● WHAT NEEDS TO BE DONE: Copy out the listing below word for word, keeping every line as it appears.

[Saved entries]
------------------------------

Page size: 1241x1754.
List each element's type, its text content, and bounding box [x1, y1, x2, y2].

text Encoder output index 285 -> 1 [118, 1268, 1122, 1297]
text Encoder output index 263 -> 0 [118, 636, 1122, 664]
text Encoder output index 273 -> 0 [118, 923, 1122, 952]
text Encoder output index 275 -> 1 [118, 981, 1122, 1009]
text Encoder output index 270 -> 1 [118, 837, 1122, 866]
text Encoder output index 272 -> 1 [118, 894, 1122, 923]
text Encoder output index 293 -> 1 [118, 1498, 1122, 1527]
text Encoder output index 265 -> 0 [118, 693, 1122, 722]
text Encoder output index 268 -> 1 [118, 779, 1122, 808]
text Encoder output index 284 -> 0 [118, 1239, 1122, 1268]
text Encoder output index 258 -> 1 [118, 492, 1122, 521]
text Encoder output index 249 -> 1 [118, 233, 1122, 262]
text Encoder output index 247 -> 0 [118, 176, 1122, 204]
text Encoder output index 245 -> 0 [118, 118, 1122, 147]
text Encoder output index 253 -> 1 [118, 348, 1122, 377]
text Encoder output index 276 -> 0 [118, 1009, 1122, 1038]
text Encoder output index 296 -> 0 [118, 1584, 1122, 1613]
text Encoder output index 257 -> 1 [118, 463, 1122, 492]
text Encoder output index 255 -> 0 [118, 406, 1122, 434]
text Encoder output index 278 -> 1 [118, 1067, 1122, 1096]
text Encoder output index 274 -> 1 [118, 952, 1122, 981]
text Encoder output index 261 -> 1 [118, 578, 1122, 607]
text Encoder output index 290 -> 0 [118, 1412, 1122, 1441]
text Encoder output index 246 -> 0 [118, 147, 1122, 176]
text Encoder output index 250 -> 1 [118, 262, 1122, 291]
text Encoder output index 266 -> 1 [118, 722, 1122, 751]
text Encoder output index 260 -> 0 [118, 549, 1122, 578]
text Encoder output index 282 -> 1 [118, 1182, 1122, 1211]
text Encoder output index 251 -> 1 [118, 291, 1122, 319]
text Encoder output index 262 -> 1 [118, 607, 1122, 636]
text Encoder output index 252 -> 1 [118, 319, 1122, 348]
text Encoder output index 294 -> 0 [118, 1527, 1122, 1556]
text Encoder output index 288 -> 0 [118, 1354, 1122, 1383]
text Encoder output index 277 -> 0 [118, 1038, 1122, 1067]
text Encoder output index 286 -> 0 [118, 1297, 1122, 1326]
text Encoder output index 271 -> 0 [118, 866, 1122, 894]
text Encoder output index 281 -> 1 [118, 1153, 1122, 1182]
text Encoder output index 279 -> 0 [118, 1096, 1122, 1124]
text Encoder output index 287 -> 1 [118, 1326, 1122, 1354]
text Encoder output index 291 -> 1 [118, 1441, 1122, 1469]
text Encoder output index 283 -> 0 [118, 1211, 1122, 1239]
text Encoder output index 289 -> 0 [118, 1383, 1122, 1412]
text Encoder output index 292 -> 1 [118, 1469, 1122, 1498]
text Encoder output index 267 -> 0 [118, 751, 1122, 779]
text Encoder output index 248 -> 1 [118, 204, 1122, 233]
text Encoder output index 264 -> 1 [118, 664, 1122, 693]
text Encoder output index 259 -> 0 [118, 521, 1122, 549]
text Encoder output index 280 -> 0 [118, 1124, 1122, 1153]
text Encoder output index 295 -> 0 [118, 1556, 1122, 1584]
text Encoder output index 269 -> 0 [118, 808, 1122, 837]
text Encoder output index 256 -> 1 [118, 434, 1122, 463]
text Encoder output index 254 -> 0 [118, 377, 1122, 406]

------------------------------

● EXERCISE RESULT:
Page size: 1241x1754.
List each element's type, its text content, and bounding box [x1, y1, x2, y2].

text Encoder output index 285 -> 1 [118, 1268, 1122, 1297]
text Encoder output index 263 -> 0 [118, 636, 1122, 664]
text Encoder output index 273 -> 0 [118, 923, 1122, 952]
text Encoder output index 275 -> 1 [118, 981, 1122, 1009]
text Encoder output index 270 -> 1 [118, 837, 1122, 866]
text Encoder output index 272 -> 1 [118, 894, 1122, 923]
text Encoder output index 293 -> 1 [118, 1498, 1122, 1527]
text Encoder output index 265 -> 0 [118, 693, 1122, 722]
text Encoder output index 268 -> 1 [118, 779, 1122, 808]
text Encoder output index 284 -> 0 [118, 1239, 1122, 1268]
text Encoder output index 258 -> 1 [118, 492, 1122, 521]
text Encoder output index 249 -> 1 [118, 233, 1122, 262]
text Encoder output index 247 -> 0 [118, 176, 1122, 204]
text Encoder output index 245 -> 0 [118, 118, 1122, 147]
text Encoder output index 253 -> 1 [118, 348, 1122, 377]
text Encoder output index 276 -> 0 [118, 1009, 1122, 1038]
text Encoder output index 296 -> 0 [118, 1584, 1122, 1613]
text Encoder output index 257 -> 1 [118, 463, 1122, 492]
text Encoder output index 255 -> 0 [118, 406, 1122, 434]
text Encoder output index 278 -> 1 [118, 1067, 1122, 1096]
text Encoder output index 274 -> 1 [118, 952, 1122, 981]
text Encoder output index 261 -> 1 [118, 578, 1122, 607]
text Encoder output index 290 -> 0 [118, 1412, 1122, 1441]
text Encoder output index 246 -> 0 [118, 147, 1122, 176]
text Encoder output index 250 -> 1 [118, 262, 1122, 291]
text Encoder output index 266 -> 1 [118, 722, 1122, 751]
text Encoder output index 260 -> 0 [118, 549, 1122, 578]
text Encoder output index 282 -> 1 [118, 1182, 1122, 1211]
text Encoder output index 251 -> 1 [118, 291, 1122, 319]
text Encoder output index 262 -> 1 [118, 607, 1122, 636]
text Encoder output index 252 -> 1 [118, 319, 1122, 348]
text Encoder output index 294 -> 0 [118, 1527, 1122, 1556]
text Encoder output index 288 -> 0 [118, 1354, 1122, 1383]
text Encoder output index 277 -> 0 [118, 1038, 1122, 1067]
text Encoder output index 286 -> 0 [118, 1297, 1122, 1326]
text Encoder output index 271 -> 0 [118, 866, 1122, 894]
text Encoder output index 281 -> 1 [118, 1153, 1122, 1182]
text Encoder output index 279 -> 0 [118, 1096, 1122, 1124]
text Encoder output index 287 -> 1 [118, 1326, 1122, 1354]
text Encoder output index 291 -> 1 [118, 1441, 1122, 1469]
text Encoder output index 283 -> 0 [118, 1211, 1122, 1239]
text Encoder output index 289 -> 0 [118, 1383, 1122, 1412]
text Encoder output index 292 -> 1 [118, 1469, 1122, 1498]
text Encoder output index 267 -> 0 [118, 751, 1122, 779]
text Encoder output index 248 -> 1 [118, 204, 1122, 233]
text Encoder output index 264 -> 1 [118, 664, 1122, 693]
text Encoder output index 259 -> 0 [118, 521, 1122, 549]
text Encoder output index 280 -> 0 [118, 1124, 1122, 1153]
text Encoder output index 295 -> 0 [118, 1556, 1122, 1584]
text Encoder output index 269 -> 0 [118, 808, 1122, 837]
text Encoder output index 256 -> 1 [118, 434, 1122, 463]
text Encoder output index 254 -> 0 [118, 377, 1122, 406]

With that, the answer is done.